Each phase lasts for several seconds. The passivation layer protects the entire substrate from further chemical attack and prevents further etching. However, during the etching phase, the directional ions that bombard the substrate attack the passivation layer at the bottom of the trench (but not along the sides). They collide with it and sputter it off, exposing the substrate to the chemical etchant.

These etch/deposit steps are repeated many times over resulting in a large number of very small isotropic etch steps taking place only at the bottom of the etched pits. To etch through a 0.5 mm silicon wafer, for example, 100–1000 etch/deposit steps are needed. The two-phase process causes the sidewalls to undulate with an amplitude of about 100–500 nm. The cycle time can be adjusted: short cycles yield smoother walls, and long cycles yield a higher etch rate.

==Applications==
Etching depth typically depends on the application:
- in DRAM memory circuits, capacitor trenches may be 10–20 μm deep,
- in MEMS, DRIE is used for anything from a few micrometers to 0.5 mm.
- in irregular chip dicing, DRIE is used with a novel hybrid soft/hard mask to achieve sub-millimeter etching to dice silicon dies into lego-like pieces with irregular shapes.
- in flexible electronics, DRIE is used to make traditional monolithic CMOS devices flexible by reducing the thickness of silicon substrates to few to tens of micrometers.

DRIE is distinguished from RIE by its etch depth. Practical etch depths for RIE (as used in IC manufacturing) would be limited to around 10 μm at a rate up to 1 μm/min, while DRIE can etch features much greater, up to 600 μm or more with rates up to 20 μm/min or more in some applications.

=======

TO DO:
[A] In the passage on deep reactive-ion etching, how many etch/deposit steps does it take to etch through a 0.5 mm silicon wafer?
[B] Extend the passage on deep reactive-ion etching, starting right after its last sentence.

=======

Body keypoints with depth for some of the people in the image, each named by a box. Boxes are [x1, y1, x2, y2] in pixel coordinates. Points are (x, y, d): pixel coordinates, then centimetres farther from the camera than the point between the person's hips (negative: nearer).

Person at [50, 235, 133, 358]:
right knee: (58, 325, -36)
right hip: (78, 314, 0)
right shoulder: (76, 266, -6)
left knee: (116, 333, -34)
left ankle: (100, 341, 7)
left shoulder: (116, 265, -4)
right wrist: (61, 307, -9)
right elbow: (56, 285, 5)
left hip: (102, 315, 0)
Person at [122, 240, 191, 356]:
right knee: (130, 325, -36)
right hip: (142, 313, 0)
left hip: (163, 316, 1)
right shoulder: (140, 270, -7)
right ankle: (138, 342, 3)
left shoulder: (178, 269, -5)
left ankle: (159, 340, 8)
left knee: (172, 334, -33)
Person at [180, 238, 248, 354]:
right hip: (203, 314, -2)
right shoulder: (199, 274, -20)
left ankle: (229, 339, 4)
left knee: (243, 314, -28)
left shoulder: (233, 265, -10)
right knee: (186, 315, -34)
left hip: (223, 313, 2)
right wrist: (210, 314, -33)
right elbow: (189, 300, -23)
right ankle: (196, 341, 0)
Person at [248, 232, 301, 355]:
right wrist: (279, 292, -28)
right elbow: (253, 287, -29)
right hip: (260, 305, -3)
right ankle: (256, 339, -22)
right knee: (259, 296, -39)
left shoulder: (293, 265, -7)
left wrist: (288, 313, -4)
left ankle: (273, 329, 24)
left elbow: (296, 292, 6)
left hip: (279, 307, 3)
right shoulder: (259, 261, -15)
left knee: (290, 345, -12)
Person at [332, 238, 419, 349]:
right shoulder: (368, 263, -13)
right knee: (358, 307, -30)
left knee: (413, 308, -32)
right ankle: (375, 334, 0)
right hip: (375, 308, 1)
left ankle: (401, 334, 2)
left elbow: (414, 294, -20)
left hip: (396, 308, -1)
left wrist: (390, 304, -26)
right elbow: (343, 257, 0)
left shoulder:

=======

ANSWERS:
[A] 100–1000 etch/deposit steps.

[B]
DRIE of glass requires high plasma power, which makes it difficult to find suitable mask materials for truly deep etching. Polysilicon and nickel are used for 10–50 μm etched depths. In DRIE of polymers, Bosch process with alternating steps of SF_{6} etching and C_{4}F_{8} passivation take place. Metal masks can be used, however they are expensive to use since several additional photo and deposition steps are always required. Metal masks are not necessary however on various substrates (Si [up to 800 μm], InP [up to 40 μm] or glass [up to 12 μm]) if using chemically amplified negative resists.

Gallium ion implantation can be used as etch mask in cryo-DRIE. Combined nanofabrication process of focused ion beam and cryo-DRIE was first reported by N Chekurov et al in their article "The fabrication of silicon nanostructures by local gallium implantation and cryogenic deep reactive ion etching".

===Precision machinery===

DRIE has enabled the use of silicon mechanical components in high-end wristwatches. According to an engineer at Cartier, "There is no limit to geometric shapes with DRIE,". With DRIE it is possible to obtain an aspect ratio of 30 or more, meaning that a surface can be etched with a vertical-walled trench 30 times deeper than its width.

This has allowed for silicon components to be substituted for some parts which are usually made of steel, such as the hairspring. Silicon is lighter and harder than steel, which carries benefits but makes the manufacturing process more challenging.